After receiving CARES Act funds companies should:

  • Use funds for the intended purpose of the Act. The CARES Act seeks to ensure loan funds go to business essentials like rent and payroll. Thus, companies receiving funds should plan to use the money for those purposes and not commingle the CARES Act funds with money for other business ventures.
  • Adhere to its internal policies for compliance on fund use, including documentation of compliance.
  • Constantly monitor developments and guidance sent out regarding the restrictions and conditions of CARES Act Funds.
  • Ensure the internal system for oversight and compliance is followed.

Finally, it is of fundamental importance to take seriously any audit or other interaction coming from the Special Inspector, or any other regulator of CARES Act fund and to respect the broad reach that the Special Investigator may exercise.
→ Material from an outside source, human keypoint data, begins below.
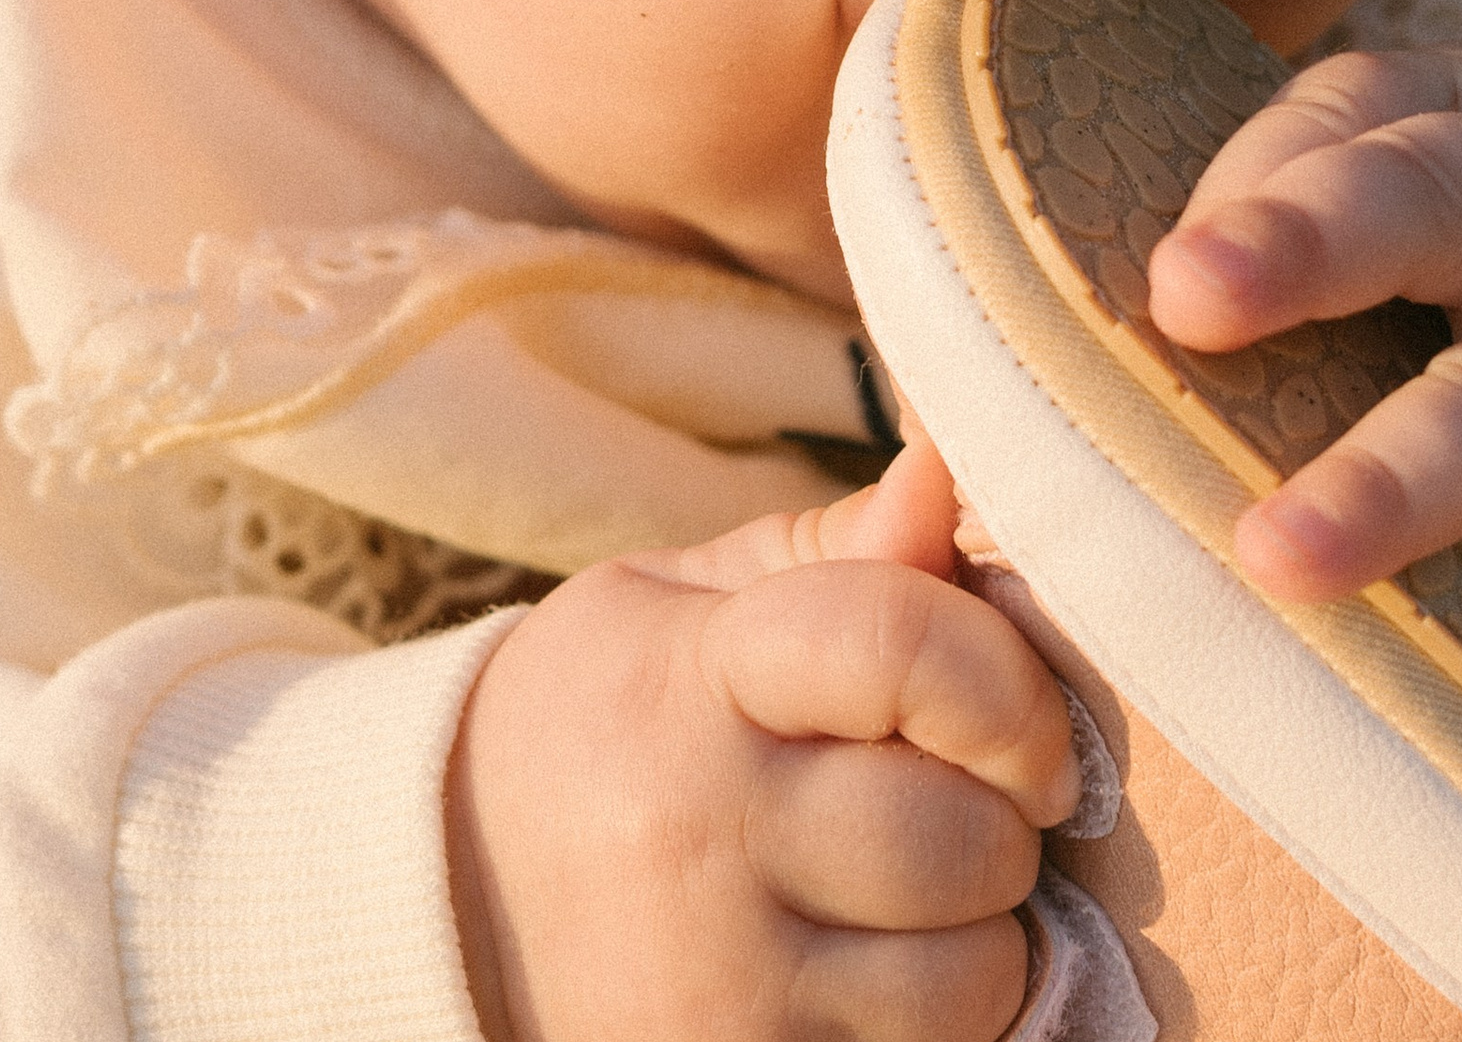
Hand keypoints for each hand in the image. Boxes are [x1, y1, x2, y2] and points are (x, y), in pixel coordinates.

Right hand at [447, 435, 1077, 1041]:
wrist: (445, 894)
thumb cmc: (607, 715)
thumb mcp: (686, 600)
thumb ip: (834, 548)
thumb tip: (946, 473)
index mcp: (692, 678)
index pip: (900, 644)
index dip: (1003, 676)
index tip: (1016, 713)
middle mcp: (700, 837)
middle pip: (968, 833)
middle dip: (999, 812)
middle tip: (949, 792)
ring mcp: (719, 988)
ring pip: (976, 972)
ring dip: (981, 928)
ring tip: (903, 883)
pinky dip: (935, 1012)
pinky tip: (867, 958)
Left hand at [1143, 47, 1461, 877]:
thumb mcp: (1414, 119)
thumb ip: (1277, 169)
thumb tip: (1145, 285)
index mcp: (1457, 131)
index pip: (1358, 137)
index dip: (1268, 201)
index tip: (1176, 279)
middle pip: (1432, 224)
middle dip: (1312, 267)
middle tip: (1187, 315)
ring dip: (1405, 491)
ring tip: (1291, 571)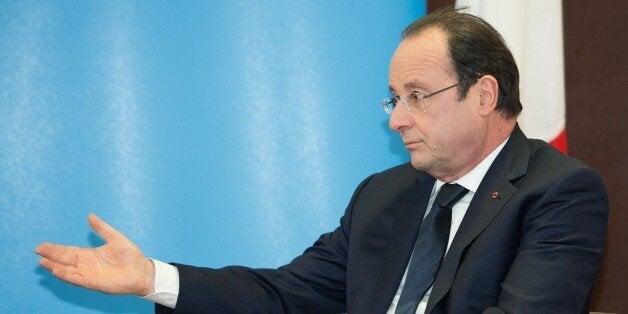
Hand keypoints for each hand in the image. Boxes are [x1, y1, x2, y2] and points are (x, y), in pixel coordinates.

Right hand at [35, 213, 154, 295]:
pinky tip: (57, 271)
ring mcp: (89, 274)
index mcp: (91, 255)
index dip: (56, 249)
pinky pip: (77, 279)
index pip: (69, 251)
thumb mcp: (115, 237)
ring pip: (67, 270)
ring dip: (55, 266)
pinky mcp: (94, 282)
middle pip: (65, 260)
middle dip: (51, 256)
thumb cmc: (131, 256)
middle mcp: (87, 265)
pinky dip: (66, 275)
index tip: (43, 245)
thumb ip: (102, 228)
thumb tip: (90, 216)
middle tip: (37, 251)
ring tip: (42, 262)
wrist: (142, 270)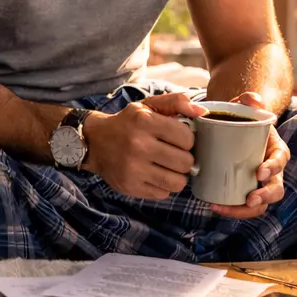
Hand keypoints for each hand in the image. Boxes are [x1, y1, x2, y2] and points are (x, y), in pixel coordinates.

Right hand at [81, 92, 204, 199]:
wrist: (95, 142)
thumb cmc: (127, 123)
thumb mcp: (147, 106)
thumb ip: (175, 102)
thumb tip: (201, 112)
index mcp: (145, 122)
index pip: (187, 138)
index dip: (187, 139)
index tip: (178, 139)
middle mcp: (139, 146)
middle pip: (185, 162)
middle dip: (184, 159)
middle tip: (174, 155)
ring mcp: (134, 169)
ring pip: (177, 182)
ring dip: (177, 176)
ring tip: (168, 167)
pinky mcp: (130, 187)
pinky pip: (163, 194)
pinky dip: (163, 187)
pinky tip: (155, 175)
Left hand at [208, 90, 288, 218]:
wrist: (234, 128)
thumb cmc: (244, 119)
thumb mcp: (247, 108)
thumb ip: (250, 101)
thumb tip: (251, 98)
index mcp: (276, 151)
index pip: (280, 161)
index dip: (273, 168)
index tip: (260, 171)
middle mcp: (271, 171)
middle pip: (276, 189)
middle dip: (265, 196)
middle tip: (250, 199)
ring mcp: (258, 184)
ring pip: (260, 205)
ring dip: (244, 210)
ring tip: (224, 208)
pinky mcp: (244, 191)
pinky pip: (243, 206)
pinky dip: (231, 209)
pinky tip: (214, 206)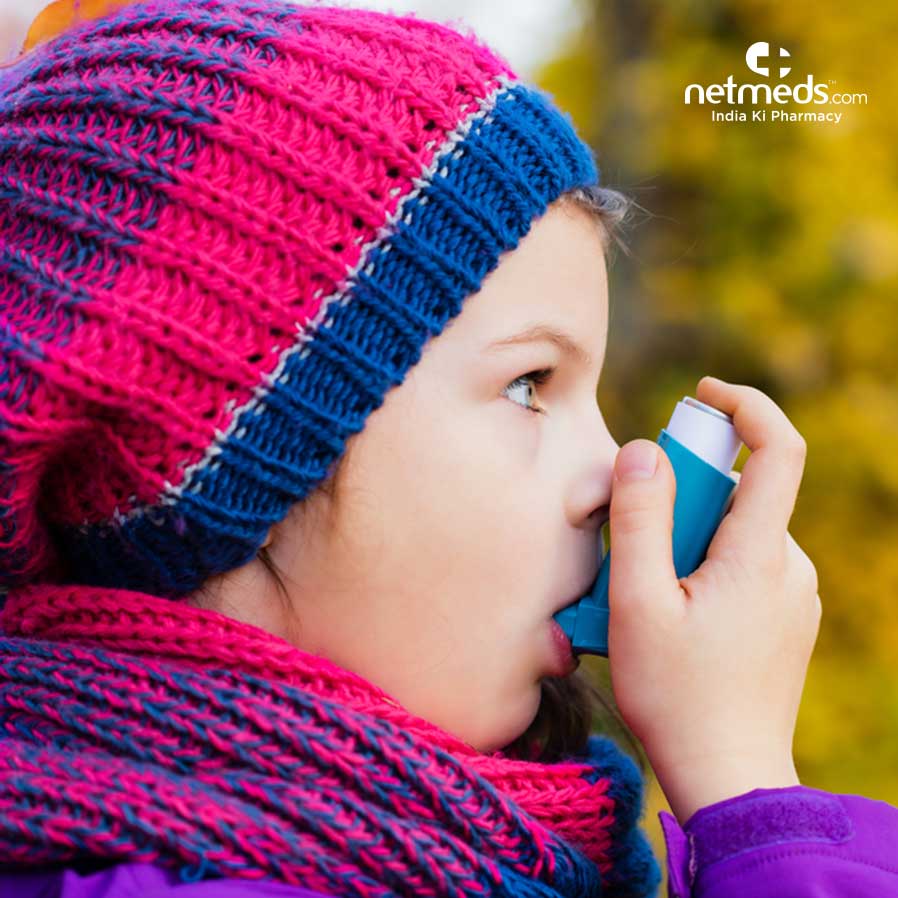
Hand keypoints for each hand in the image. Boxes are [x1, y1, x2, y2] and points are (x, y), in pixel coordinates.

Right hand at [606, 377, 821, 824]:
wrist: (729, 778)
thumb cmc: (676, 695)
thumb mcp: (637, 603)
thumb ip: (638, 520)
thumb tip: (643, 451)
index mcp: (760, 555)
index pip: (777, 449)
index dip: (745, 405)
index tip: (702, 395)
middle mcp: (789, 566)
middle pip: (736, 494)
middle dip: (679, 498)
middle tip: (630, 545)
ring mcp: (792, 594)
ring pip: (733, 532)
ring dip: (685, 540)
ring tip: (644, 596)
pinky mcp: (784, 617)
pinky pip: (741, 565)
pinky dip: (702, 566)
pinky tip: (672, 614)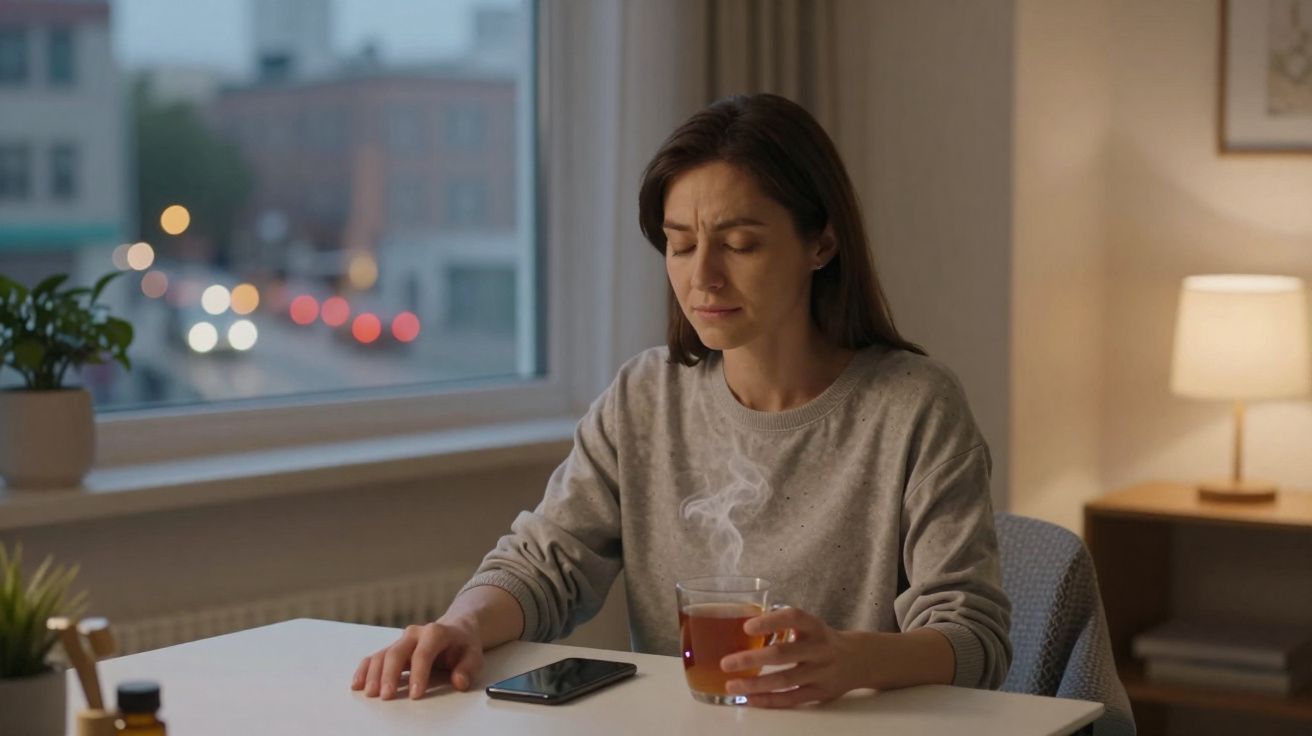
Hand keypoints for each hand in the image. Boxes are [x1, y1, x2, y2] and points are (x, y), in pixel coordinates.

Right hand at [351, 618, 484, 699]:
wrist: (456, 631)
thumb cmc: (463, 646)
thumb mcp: (474, 655)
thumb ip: (468, 668)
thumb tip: (459, 681)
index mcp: (436, 632)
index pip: (424, 652)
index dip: (419, 673)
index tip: (415, 694)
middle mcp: (415, 633)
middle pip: (397, 652)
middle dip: (390, 675)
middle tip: (387, 696)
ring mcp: (401, 640)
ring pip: (382, 654)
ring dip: (374, 674)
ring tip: (371, 693)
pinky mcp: (393, 648)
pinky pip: (374, 657)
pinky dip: (365, 669)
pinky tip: (358, 684)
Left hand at [719, 606, 863, 707]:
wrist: (860, 660)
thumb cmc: (823, 640)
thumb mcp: (810, 626)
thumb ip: (783, 626)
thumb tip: (741, 625)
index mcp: (816, 627)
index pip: (794, 618)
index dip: (771, 621)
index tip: (746, 626)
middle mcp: (820, 649)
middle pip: (784, 654)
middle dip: (752, 659)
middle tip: (726, 663)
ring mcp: (821, 673)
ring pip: (785, 680)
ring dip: (755, 684)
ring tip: (732, 686)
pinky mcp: (820, 693)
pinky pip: (792, 699)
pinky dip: (770, 700)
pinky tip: (750, 700)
During TARP enforcement, the Special Investigator pursued companies who had no direct involvement to the submission of false loan applications, but had received funds arising from such applications.

CARE Act funds will be a lifeline to businesses that need help to make payroll and rent. But with  more money will comes more responsibility and more scrutiny of how it is used. We strongly recommend implementing policies that meet your business needs and ensure compliance for receipt of CARES Act funds.

Moreover, in the wake of the COVID-19 pandemic, the federal government will not be alone in ramping up civil and criminal enforcement related to what it sees as abuses arising out of the crisis. State Attorneys General across the country have announced enforcement initiatives, some of which we will highlight in a Client Alert next week.

[1] The agencies include the Department of Defense, Department of Education, Department of Health and Human Services, Department of Homeland Security, the Department of Justice, the Department of Labor, the Treasury and the Small Business Administration. The law appropriates almost $120 million in funding to these various agencies and their respective inspector general. So, regulation is also likely to come from these various agencies.

DISCLAIMER: Because of the generality of this update, the information provided herein may not be applicable in all situations and should not be acted upon without specific legal advice based on particular situations.